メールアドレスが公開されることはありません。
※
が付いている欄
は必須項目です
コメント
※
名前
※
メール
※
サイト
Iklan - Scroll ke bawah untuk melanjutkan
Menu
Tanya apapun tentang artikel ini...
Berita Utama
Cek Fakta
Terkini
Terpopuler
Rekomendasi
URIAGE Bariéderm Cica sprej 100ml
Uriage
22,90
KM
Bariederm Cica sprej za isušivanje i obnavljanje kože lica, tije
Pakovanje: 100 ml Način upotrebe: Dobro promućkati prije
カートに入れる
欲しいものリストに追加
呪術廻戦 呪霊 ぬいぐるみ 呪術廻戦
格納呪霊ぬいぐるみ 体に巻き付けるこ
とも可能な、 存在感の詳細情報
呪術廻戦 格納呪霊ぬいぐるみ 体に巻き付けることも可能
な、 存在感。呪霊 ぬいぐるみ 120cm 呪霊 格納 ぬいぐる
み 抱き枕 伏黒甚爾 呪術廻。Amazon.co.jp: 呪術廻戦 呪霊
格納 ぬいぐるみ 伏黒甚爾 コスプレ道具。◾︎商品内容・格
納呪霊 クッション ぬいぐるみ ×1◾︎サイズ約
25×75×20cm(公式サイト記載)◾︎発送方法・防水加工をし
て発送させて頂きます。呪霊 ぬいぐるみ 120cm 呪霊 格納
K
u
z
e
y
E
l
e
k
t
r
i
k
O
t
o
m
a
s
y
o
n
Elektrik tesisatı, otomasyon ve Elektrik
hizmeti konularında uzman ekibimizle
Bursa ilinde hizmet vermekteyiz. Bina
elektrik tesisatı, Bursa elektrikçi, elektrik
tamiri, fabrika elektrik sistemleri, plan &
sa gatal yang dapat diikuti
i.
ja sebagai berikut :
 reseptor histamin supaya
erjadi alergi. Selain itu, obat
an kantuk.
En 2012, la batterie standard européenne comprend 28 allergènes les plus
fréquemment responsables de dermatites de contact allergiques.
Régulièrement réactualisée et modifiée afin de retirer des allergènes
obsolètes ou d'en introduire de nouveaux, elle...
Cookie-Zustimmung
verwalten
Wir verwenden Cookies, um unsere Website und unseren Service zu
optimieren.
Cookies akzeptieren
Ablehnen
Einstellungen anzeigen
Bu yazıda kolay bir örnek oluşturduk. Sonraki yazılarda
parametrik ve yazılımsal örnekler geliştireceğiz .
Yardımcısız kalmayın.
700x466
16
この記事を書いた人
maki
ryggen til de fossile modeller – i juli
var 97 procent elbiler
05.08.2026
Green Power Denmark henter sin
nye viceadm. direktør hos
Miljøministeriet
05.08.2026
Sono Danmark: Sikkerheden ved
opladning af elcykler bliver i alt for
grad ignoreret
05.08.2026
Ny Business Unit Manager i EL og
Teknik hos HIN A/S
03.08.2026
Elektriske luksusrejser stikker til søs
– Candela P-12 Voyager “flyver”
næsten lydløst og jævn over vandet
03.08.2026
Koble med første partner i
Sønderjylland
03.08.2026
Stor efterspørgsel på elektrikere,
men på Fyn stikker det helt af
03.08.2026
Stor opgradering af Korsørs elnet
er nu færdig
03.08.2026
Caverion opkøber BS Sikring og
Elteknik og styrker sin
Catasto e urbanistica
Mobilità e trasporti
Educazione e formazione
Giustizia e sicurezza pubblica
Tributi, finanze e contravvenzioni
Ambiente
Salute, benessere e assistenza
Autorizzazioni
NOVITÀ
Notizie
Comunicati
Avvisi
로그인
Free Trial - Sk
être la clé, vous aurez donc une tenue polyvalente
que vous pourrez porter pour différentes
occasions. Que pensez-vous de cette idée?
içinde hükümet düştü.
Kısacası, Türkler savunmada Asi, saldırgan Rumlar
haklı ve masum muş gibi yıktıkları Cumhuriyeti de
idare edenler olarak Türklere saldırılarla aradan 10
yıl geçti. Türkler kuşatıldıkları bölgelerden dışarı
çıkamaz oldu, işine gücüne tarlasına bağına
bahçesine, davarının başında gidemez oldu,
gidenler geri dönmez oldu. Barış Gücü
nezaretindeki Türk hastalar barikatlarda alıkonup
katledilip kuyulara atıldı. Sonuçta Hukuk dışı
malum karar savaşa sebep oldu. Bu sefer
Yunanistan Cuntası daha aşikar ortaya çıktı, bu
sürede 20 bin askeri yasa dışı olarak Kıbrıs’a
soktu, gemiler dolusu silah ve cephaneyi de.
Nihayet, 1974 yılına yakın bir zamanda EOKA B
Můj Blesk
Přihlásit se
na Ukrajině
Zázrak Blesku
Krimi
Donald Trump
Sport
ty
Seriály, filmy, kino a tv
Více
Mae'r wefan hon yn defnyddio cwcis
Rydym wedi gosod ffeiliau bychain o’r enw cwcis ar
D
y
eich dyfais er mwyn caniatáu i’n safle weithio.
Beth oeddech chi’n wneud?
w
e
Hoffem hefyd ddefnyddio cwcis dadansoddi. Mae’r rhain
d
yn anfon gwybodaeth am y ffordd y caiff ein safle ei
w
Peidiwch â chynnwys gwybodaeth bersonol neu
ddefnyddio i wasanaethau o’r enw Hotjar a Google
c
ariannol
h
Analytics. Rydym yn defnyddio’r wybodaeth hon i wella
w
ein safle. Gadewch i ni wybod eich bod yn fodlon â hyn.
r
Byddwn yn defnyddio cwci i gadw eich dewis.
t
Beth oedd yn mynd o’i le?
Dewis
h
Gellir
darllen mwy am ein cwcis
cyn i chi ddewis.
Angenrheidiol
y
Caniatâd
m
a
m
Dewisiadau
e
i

════

## Task objective:
Rewrite each line of text from all the rows above as a Markdown table with the columns No. and Line. Number the lines in order and leave out blank lines.

## Your response:
| No. | Line |
|---|---|
| 1 | メールアドレスが公開されることはありません。 |
| 2 | ※ |
| 3 | が付いている欄 |
| 4 | は必須項目です |
| 5 | コメント |
| 6 | ※ |
| 7 | 名前 |
| 8 | ※ |
| 9 | メール |
| 10 | ※ |
| 11 | サイト |
| 12 | Iklan - Scroll ke bawah untuk melanjutkan |
| 13 | Menu |
| 14 | Tanya apapun tentang artikel ini... |
| 15 | Berita Utama |
| 16 | Cek Fakta |
| 17 | Terkini |
| 18 | Terpopuler |
| 19 | Rekomendasi |
| 20 | URIAGE Bariéderm Cica sprej 100ml |
| 21 | Uriage |
| 22 | 22,90 |
| 23 | KM |
| 24 | Bariederm Cica sprej za isušivanje i obnavljanje kože lica, tije |
| 25 | Pakovanje: 100 ml Način upotrebe: Dobro promućkati prije |
| 26 | カートに入れる |
| 27 | 欲しいものリストに追加 |
| 28 | 呪術廻戦 呪霊 ぬいぐるみ 呪術廻戦 |
| 29 | 格納呪霊ぬいぐるみ 体に巻き付けるこ |
| 30 | とも可能な、 存在感の詳細情報 |
| 31 | 呪術廻戦 格納呪霊ぬいぐるみ 体に巻き付けることも可能 |
| 32 | な、 存在感。呪霊 ぬいぐるみ 120cm 呪霊 格納 ぬいぐる |
| 33 | み 抱き枕 伏黒甚爾 呪術廻。Amazon.co.jp: 呪術廻戦 呪霊 |
| 34 | 格納 ぬいぐるみ 伏黒甚爾 コスプレ道具。◾︎商品内容・格 |
| 35 | 納呪霊 クッション ぬいぐるみ ×1◾︎サイズ約 |
| 36 | 25×75×20cm(公式サイト記載)◾︎発送方法・防水加工をし |
| 37 | て発送させて頂きます。呪霊 ぬいぐるみ 120cm 呪霊 格納 |
| 38 | K |
| 39 | u |
| 40 | z |
| 41 | e |
| 42 | y |
| 43 | E |
| 44 | l |
| 45 | e |
| 46 | k |
| 47 | t |
| 48 | r |
| 49 | i |
| 50 | k |
| 51 | O |
| 52 | t |
| 53 | o |
| 54 | m |
| 55 | a |
| 56 | s |
| 57 | y |
| 58 | o |
| 59 | n |
| 60 | Elektrik tesisatı, otomasyon ve Elektrik |
| 61 | hizmeti konularında uzman ekibimizle |
| 62 | Bursa ilinde hizmet vermekteyiz. Bina |
| 63 | elektrik tesisatı, Bursa elektrikçi, elektrik |
| 64 | tamiri, fabrika elektrik sistemleri, plan & |
| 65 | sa gatal yang dapat diikuti |
| 66 | i. |
| 67 | ja sebagai berikut : |
| 68 |  reseptor histamin supaya |
| 69 | erjadi alergi. Selain itu, obat |
| 70 | an kantuk. |
| 71 | En 2012, la batterie standard européenne comprend 28 allergènes les plus |
| 72 | fréquemment responsables de dermatites de contact allergiques. |
| 73 | Régulièrement réactualisée et modifiée afin de retirer des allergènes |
| 74 | obsolètes ou d'en introduire de nouveaux, elle... |
| 75 | Cookie-Zustimmung |
| 76 | verwalten |
| 77 | Wir verwenden Cookies, um unsere Website und unseren Service zu |
| 78 | optimieren. |
| 79 | Cookies akzeptieren |
| 80 | Ablehnen |
| 81 | Einstellungen anzeigen |
| 82 | Bu yazıda kolay bir örnek oluşturduk. Sonraki yazılarda |
| 83 | parametrik ve yazılımsal örnekler geliştireceğiz . |
| 84 | Yardımcısız kalmayın. |
| 85 | 700x466 |
| 86 | 16 |
| 87 | この記事を書いた人 |
| 88 | maki |
| 89 | ryggen til de fossile modeller – i juli |
| 90 | var 97 procent elbiler |
| 91 | 05.08.2026 |
| 92 | Green Power Denmark henter sin |
| 93 | nye viceadm. direktør hos |
| 94 | Miljøministeriet |
| 95 | 05.08.2026 |
| 96 | Sono Danmark: Sikkerheden ved |
| 97 | opladning af elcykler bliver i alt for |
| 98 | grad ignoreret |
| 99 | 05.08.2026 |
| 100 | Ny Business Unit Manager i EL og |
| 101 | Teknik hos HIN A/S |
| 102 | 03.08.2026 |
| 103 | Elektriske luksusrejser stikker til søs |
| 104 | – Candela P-12 Voyager “flyver” |
| 105 | næsten lydløst og jævn over vandet |
| 106 | 03.08.2026 |
| 107 | Koble med første partner i |
| 108 | Sønderjylland |
| 109 | 03.08.2026 |
| 110 | Stor efterspørgsel på elektrikere, |
| 111 | men på Fyn stikker det helt af |
| 112 | 03.08.2026 |
| 113 | Stor opgradering af Korsørs elnet |
| 114 | er nu færdig |
| 115 | 03.08.2026 |
| 116 | Caverion opkøber BS Sikring og |
| 117 | Elteknik og styrker sin |
| 118 | Catasto e urbanistica |
| 119 | Mobilità e trasporti |
| 120 | Educazione e formazione |
| 121 | Giustizia e sicurezza pubblica |
| 122 | Tributi, finanze e contravvenzioni |
| 123 | Ambiente |
| 124 | Salute, benessere e assistenza |
| 125 | Autorizzazioni |
| 126 | NOVITÀ |
| 127 | Notizie |
| 128 | Comunicati |
| 129 | Avvisi |
| 130 | 로그인 |
| 131 | Free Trial - Sk |
| 132 | être la clé, vous aurez donc une tenue polyvalente |
| 133 | que vous pourrez porter pour différentes |
| 134 | occasions. Que pensez-vous de cette idée? |
| 135 | içinde hükümet düştü. |
| 136 | Kısacası, Türkler savunmada Asi, saldırgan Rumlar |
| 137 | haklı ve masum muş gibi yıktıkları Cumhuriyeti de |
| 138 | idare edenler olarak Türklere saldırılarla aradan 10 |
| 139 | yıl geçti. Türkler kuşatıldıkları bölgelerden dışarı |
| 140 | çıkamaz oldu, işine gücüne tarlasına bağına |
| 141 | bahçesine, davarının başında gidemez oldu, |
| 142 | gidenler geri dönmez oldu. Barış Gücü |
| 143 | nezaretindeki Türk hastalar barikatlarda alıkonup |
| 144 | katledilip kuyulara atıldı. Sonuçta Hukuk dışı |
| 145 | malum karar savaşa sebep oldu. Bu sefer |
| 146 | Yunanistan Cuntası daha aşikar ortaya çıktı, bu |
| 147 | sürede 20 bin askeri yasa dışı olarak Kıbrıs’a |
| 148 | soktu, gemiler dolusu silah ve cephaneyi de. |
| 149 | Nihayet, 1974 yılına yakın bir zamanda EOKA B |
| 150 | Můj Blesk |
| 151 | Přihlásit se |
| 152 | na Ukrajině |
| 153 | Zázrak Blesku |
| 154 | Krimi |
| 155 | Donald Trump |
| 156 | Sport |
| 157 | ty |
| 158 | Seriály, filmy, kino a tv |
| 159 | Více |
| 160 | Mae'r wefan hon yn defnyddio cwcis |
| 161 | Rydym wedi gosod ffeiliau bychain o’r enw cwcis ar |
| 162 | D |
| 163 | y |
| 164 | eich dyfais er mwyn caniatáu i’n safle weithio. |
| 165 | Beth oeddech chi’n wneud? |
| 166 | w |
| 167 | e |
| 168 | Hoffem hefyd ddefnyddio cwcis dadansoddi. Mae’r rhain |
| 169 | d |
| 170 | yn anfon gwybodaeth am y ffordd y caiff ein safle ei |
| 171 | w |
| 172 | Peidiwch â chynnwys gwybodaeth bersonol neu |
| 173 | ddefnyddio i wasanaethau o’r enw Hotjar a Google |
| 174 | c |
| 175 | ariannol |
| 176 | h |
| 177 | Analytics. Rydym yn defnyddio’r wybodaeth hon i wella |
| 178 | w |
| 179 | ein safle. Gadewch i ni wybod eich bod yn fodlon â hyn. |
| 180 | r |
| 181 | Byddwn yn defnyddio cwci i gadw eich dewis. |
| 182 | t |
| 183 | Beth oedd yn mynd o’i le? |
| 184 | Dewis |
| 185 | h |
| 186 | Gellir |
| 187 | darllen mwy am ein cwcis |
| 188 | cyn i chi ddewis. |
| 189 | Angenrheidiol |
| 190 | y |
| 191 | Caniatâd |
| 192 | m |
| 193 | a |
| 194 | m |
| 195 | Dewisiadau |
| 196 | e |
| 197 | i |